Jadi, mana yang lebih penting?
IQ pernah dianggap sebagai penentu kesuksesan seseorang. Orang-orang dengan nilai IQ tinggi diasumsikan akan meraih berbagai pencapaian dalam hidup. Namun, para peneliti juga berdebat apakah IQ merupakan produk keturunan atau terbentuk karena pengaruh lingkungan.
Beberapa kritikus mulai menyadari bahwa kecerdasan bukan suatu jaminan untuk kesuksesan seseorang. Mereka juga menyadari bahwa IQ adalah konsep yang terlalu sempit untuk mencakup kemampuan dan kecerdasan manusia yang begitu luas.
Hingga kini IQ memang masih dianggap sebagai salah satu elemen penting dalam mencapai kesuksesan, khususnya dalam hal akademis. Orang-orang yang memiliki IQ tinggi biasanya berprestasi baik di sekolah, sering kali menghasilkan lebih banyak uang dan cenderung lebih sehat.
Tetapi, para ahli juga menyadari bahwa IQ bukan satu-satunya penentu kesuksesan seseorang. Sebaliknya, IQ adalah bagian dari berbagai pengaruh termasuk kecerdasan emosional dan hal lainnya.
Konsep kecerdasan emosional telah memiliki dampak besar dalam berbagai area, termasuk dunia bisnis. Banyak perusahaan sekarang mewajibkan pelatihan kecerdasan emosional dan menggunakan tes EQ sebagai bagian dari proses rekrutmen mereka.
Penelitian menemukan bahwa individu yang dengan potensi kempemimpian kuat juga cenderung lebih cerdas secara emosional. Riset ini menyarankan bahwa EQ adalah kualitas penting yang perlu dimiliki pemimpin atau manajer.
Jika EQ memang penting, dapatkah hal itu diajarkan atau dikuatkan?
Menurut suatu analisis berdasarkan hasil program pembelajaran emosional dan sosial, jawaban pertanyaan tadi adalah ya. Penelitian menunjukkan, sekira 50 persen anak-anak yang mengikuti program tersebut meraih pencapaian yang lebih baik, dan 40 persen lainnya menunjukkan perbaikan nilai rata-rata. Program ini juga dihubungkan dengan berkurangnya tingkat hukuman, peningkatan kehadiran siswa di sekolah dan berkurangnya masalah displin.
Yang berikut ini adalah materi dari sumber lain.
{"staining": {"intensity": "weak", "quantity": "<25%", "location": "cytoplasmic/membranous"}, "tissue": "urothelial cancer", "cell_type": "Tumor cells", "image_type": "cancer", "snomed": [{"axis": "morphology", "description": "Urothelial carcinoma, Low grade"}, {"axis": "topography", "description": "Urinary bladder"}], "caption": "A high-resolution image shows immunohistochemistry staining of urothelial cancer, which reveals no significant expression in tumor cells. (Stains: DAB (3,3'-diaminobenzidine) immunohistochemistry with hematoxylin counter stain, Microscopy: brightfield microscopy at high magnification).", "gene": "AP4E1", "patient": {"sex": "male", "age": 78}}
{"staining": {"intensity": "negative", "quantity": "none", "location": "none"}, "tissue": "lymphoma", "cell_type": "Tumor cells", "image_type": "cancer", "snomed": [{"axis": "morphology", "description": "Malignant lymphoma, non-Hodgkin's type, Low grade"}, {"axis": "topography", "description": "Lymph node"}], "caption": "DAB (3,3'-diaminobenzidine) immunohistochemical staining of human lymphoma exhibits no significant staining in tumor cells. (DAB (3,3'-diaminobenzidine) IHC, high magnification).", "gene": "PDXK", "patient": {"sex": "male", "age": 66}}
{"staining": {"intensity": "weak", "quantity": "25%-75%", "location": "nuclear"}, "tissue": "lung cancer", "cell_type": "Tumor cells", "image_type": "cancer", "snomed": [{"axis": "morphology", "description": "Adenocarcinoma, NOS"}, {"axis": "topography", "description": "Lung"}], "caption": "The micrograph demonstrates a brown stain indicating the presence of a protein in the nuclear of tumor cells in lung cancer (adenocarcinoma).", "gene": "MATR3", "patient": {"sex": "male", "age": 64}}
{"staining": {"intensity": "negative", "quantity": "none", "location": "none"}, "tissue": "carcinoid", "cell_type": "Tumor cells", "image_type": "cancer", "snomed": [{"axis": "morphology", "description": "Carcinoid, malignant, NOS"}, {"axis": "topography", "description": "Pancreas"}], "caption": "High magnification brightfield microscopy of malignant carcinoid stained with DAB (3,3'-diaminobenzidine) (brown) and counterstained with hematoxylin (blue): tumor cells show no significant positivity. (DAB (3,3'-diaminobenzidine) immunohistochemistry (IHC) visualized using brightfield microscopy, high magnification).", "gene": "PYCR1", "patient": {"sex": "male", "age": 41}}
Suatu penelitian yang dilakukan Carnegie Institute of Technology menunjukkan bahwa 85 persen kesuksesan finansial seseorang adalah karena kemampuan humanis seperti kepribadian dan kemampuan berkomunikasi, bernegosiasi dan memimpin. Sementara itu, pengetahuan teknis hanya mengambil porsi 15 persen.
Pendapat lain tentang pentingnya EQ datang dari peraih Nobel Daniel Kahneman. Psikolog Amerika-Israel ini menemukan bahwa kebanyakan orang lebih senang berurusan dengan orang yang mereka suka dan percaya ketimbang orang yang tidak mereka sukai, bahkan jika orang yang mereka suka itu menjual barang yang lebih mahal atau lebih jelek kualitasnya.
Secara umum, psikolog juga setuju bahwa di antara penentu kesuksesan, IQ hanya berperan 10 persen dan paling banyak 25 persen. Sisanya tergantung faktor lain, termasuk EQ.